Un libro profondo, perché chi l’ha scritto è abituato a scendere per ascendere, a cadere per rialzare, a precipitare per riemergere. Ho conosciuto diversi analisti, ho letto migliaia di sogni e migliaia di interpretazioni, raramente ho colto la serietà, la compostezza, la disciplina, l’autenticità trovate in Buono. Mai una recita, mai uno svolazzo, mai una concessione allo spettacolo, mai un atteggiamento teatrale. Se dovessi indicare un analista, indicherei lui. Se dovessi indicare un libro, indicherei il suo. Non perché è stato anche il mio analista. Perché la bibliografia essenziale posta in fondo al libro è gran parte la mia bibliografia, le letture che lo hanno nutrito e formato sono state le mie. L’ho scoperto scorrendola, senza alcun accordo preventivo. Perché la filosofia è parte della sua vita, perché parla dei filosofi con il rispetto che si deve a cose sacre, perché esalta la chiarezza espositiva di alcuni di loro. Perché ha il tratto, la misura, vorrei dire il dono del vero analista.

Buono sostiene che «in analisi il grande "gioco" è il rapporto analista/paziente e per quanto riguarda l'analista certo ha molta importanza la sua personalità, la sua esperienza, la sua capacità di intuire quasi nel senso letterale di intus-ire, ossia di calarsi dentro all' "anima" del paziente". Medico e paziente sì, ma fondamentalmente due persone con la sottaciuta premessa della disponibilità ad ascoltare e della necessità di essere ascoltato e talora chi ha la necessità di essere ascoltato non è detto che riesca a parlare e allora è anche dialogo "muto" fra due persone in cui uno comunica all'altro, comunque, la disponibilità a essere "presente", a occuparsi nel senso di prendersi cura. Secondo me, principio fondamentale nell'analisi è quello che il medico o analista in senso lato - come ha asserito un grande analista francese - deve cercare di insegnare a giocare a carte ma non deve sostituirsi al paziente nel gioco, perché le carte devono restare in mano a questi, a cui spetta la decisione finale delle scelte».
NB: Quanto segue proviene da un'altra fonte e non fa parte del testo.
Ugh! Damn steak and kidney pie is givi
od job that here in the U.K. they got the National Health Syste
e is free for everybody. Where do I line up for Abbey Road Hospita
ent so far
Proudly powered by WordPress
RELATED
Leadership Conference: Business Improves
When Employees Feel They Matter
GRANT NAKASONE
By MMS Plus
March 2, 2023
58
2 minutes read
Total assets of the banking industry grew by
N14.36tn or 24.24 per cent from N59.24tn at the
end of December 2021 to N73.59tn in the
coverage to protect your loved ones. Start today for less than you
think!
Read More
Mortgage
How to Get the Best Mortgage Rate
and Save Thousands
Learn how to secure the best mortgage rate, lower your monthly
Un giorno, neanche tanto lontano, entreremo nel gioco e guarderemo le carte. Cercheremo di spiegarle, di ricordare le regole, di invitare il giocatore-lettore-paziente a rispettarle, a non giocare contro, a non definirle brutte. Nel gioco della vita non esistono carte brutte. Non esiste, non può esistere la luce sembra l'ombra. Nel dialogo parlato o muto tra analista e paziente si apre lo squarcio di sole tra nuvole e cielo. Basta disporsi. Basta voler vedere.

Una volta, accompagnandomi alla porta, mi disse: «Prima o poi lo scriveremo un libro da premio Nobel». Sapevamo entrambi che il Nobel, il vero Nobel, non lo assegna Stoccolma. Lo assegna un giudice più severo, la vita, quando lo assegna. A lui l’ha assegnato. E mai premio fu tanto meritato.